**Page excerpt:**
     What I've gleaned over the years from conversations with my parents and the few tidbits of information I did receive from Family Services, is my birthparents were young and married briefly, but then divorced. At some point either during or after the divorce proceedings, my birth mother discovered she was pregnant. Instead of raising me in a broken home,she thought it better I be put up for adoption. At least this is whatI recall being told.
     My interest in my origin also increased after the passing of my father in 2002. After about a year of therapy, I came to terms with his death and an emotional gap I felt existed in our relationship while he was alive.I thought it was because I was adopted and it was impossible for him to show me the warmth and love I try to show my own son now. But I think in hindsight, any disconnect in our relationship had to do with my own feelings of inadequacy and failing to rise to his perceived standards. Now, more than ten years later, I shrug it off.
     But now that the files are unsealed, I have a heightened curiosity as to what secrets might be revealed. Is my birth mother and father still alive? Do they want to be reunited? Will I find the documents have big black sharpie marks blocking out their names? Maybe they both remarried and started new families and I'm someone's long lost half-brother. Maybe there won't be anything in the file I don't already know. All very real possibilities.
     I'm sure every adoptive parent has wondered how they would react if their child were to find their birth parents. Some would probably embrace this curiosity and support their child, while others would feel compelled to dig in and defend their turf. Before doing anything, I decided I needed to talk to my mother. But even the prospect of that conversation was daunting.
     How do you tell the woman who raised and cared for you, you want to find your “real”mother? The mere thought of hurting my mom's feelings or inflicting any anxiety her direction breaks my heart. As a child, if I saw her crying—even if she was just pretending—my eyes would well up,too. I'm a mama's boy, through and through.
     To gauge what I might expect, I spoke to my younger sister. Who, through some clever sleuthing of her own, found her birth mother several years ago. She told me both of our parents were incredibly supportive. In fact, she revealed our father put together a photo book of her life to share with her birth mother. Hearing about this lovely gesture for the first time, brought me to tears and I was an emotional mess the rest of the day.

**Your task:** In the adoption account, what did the writer's father put together to share with the younger sister's birth mother?

**Extracted entries:**

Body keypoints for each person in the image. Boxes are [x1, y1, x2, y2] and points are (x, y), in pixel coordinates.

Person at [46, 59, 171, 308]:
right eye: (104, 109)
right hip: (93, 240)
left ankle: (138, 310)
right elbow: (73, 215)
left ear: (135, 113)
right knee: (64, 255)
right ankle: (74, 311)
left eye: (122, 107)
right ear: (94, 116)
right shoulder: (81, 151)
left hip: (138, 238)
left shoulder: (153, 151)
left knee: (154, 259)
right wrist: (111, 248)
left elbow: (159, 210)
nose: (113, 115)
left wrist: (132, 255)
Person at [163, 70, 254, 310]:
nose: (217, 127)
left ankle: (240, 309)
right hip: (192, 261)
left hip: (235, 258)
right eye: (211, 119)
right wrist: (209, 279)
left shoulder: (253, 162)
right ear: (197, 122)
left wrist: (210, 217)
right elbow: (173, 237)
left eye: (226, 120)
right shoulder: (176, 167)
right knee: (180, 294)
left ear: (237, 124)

**Task response:** A photo book of her life.